If there is one common thread in the results, it is that healthcare executives globally expect and welcome reform – with 80 percent of CEOs believing that healthcare needs disruption and change, with 79 percent expecting that all aspects of care delivery models will be transformed within the next three years. Below are some insights from the Australian respondents.

Key insights from health leaders

Globally, 97 percent of healthcare CEOs say that the pandemic “significantly accelerated” their transformation efforts. 93 percent of Australian healthcare CEOs agreed.

Globally, the most concerning workforce issues are the ability to meet demand, the impact of new operating models on staff, supporting workforce wellness and recruiting new talent.

Many executives said it’s important to shift delivery of care out of hospitals and into community settings. 33 percent of Australian healthcare CEOs think that shift is extremely important.

83 percent of Australia’s CEOs have confidence that patients/customers will increasingly self-manage their healthcare.

Around the world, 79 percent of executives believe customer/patient experience at their organisations needs improvement. In Australia, that percentage is higher at 88 percent.
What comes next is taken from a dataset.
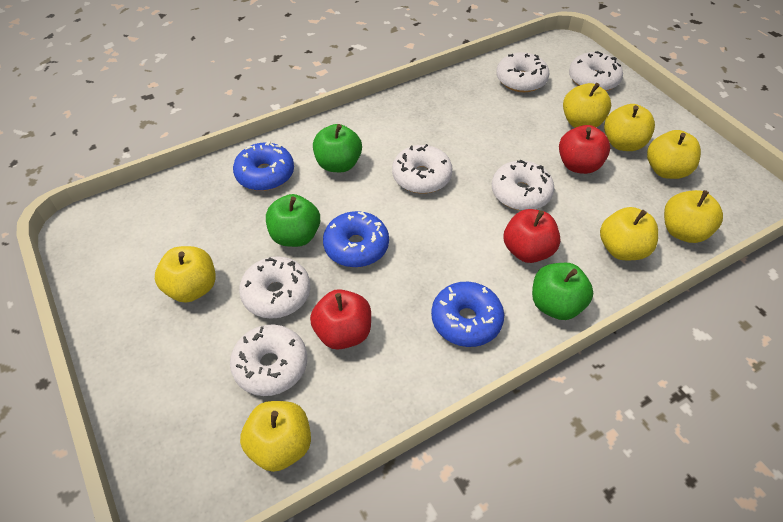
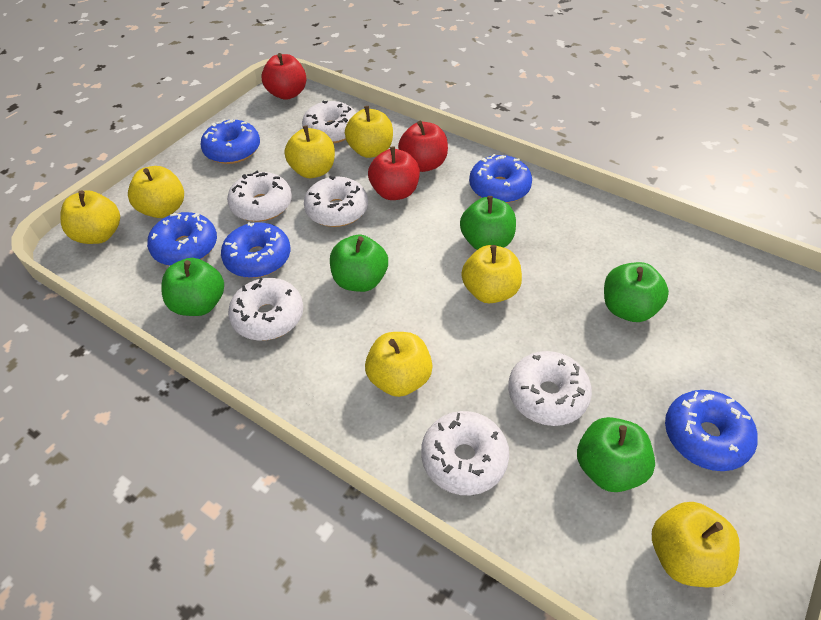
blue donut: [233,141,294,191] [323,211,389,267] [431,282,504,347] = 3 -> [147,212,217,266] [200,119,260,164] [221,222,290,278] [469,154,532,203] [665,390,758,471] = 5
green apple: [266,194,320,247] [313,124,362,172] [532,263,593,320] = 3 -> [161,258,224,316] [330,234,388,292] [460,196,516,250] [577,417,655,492] [604,262,669,322] = 5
While many healthcare executives globally believe their organisations to be on the forefront of transformation, nearly two thirds (65 percent) identify the risks of technological change as their top barrier to innovation.

67 percent of CEOs globally believe healthcare organisations will, in the future, face the same expectations for customer service, quality and accessibility that are seen in other consumer-focused sectors such as retail, entertainment and banking.

No matter if we are in a crisis situation or in steadier times, the future of healthcare will continue to involve complex challenges that will require holistic, forward-looking, and flexible leadership. We welcome the opportunity to work together to turn our collective dreams for the sector into the reality of tomorrow.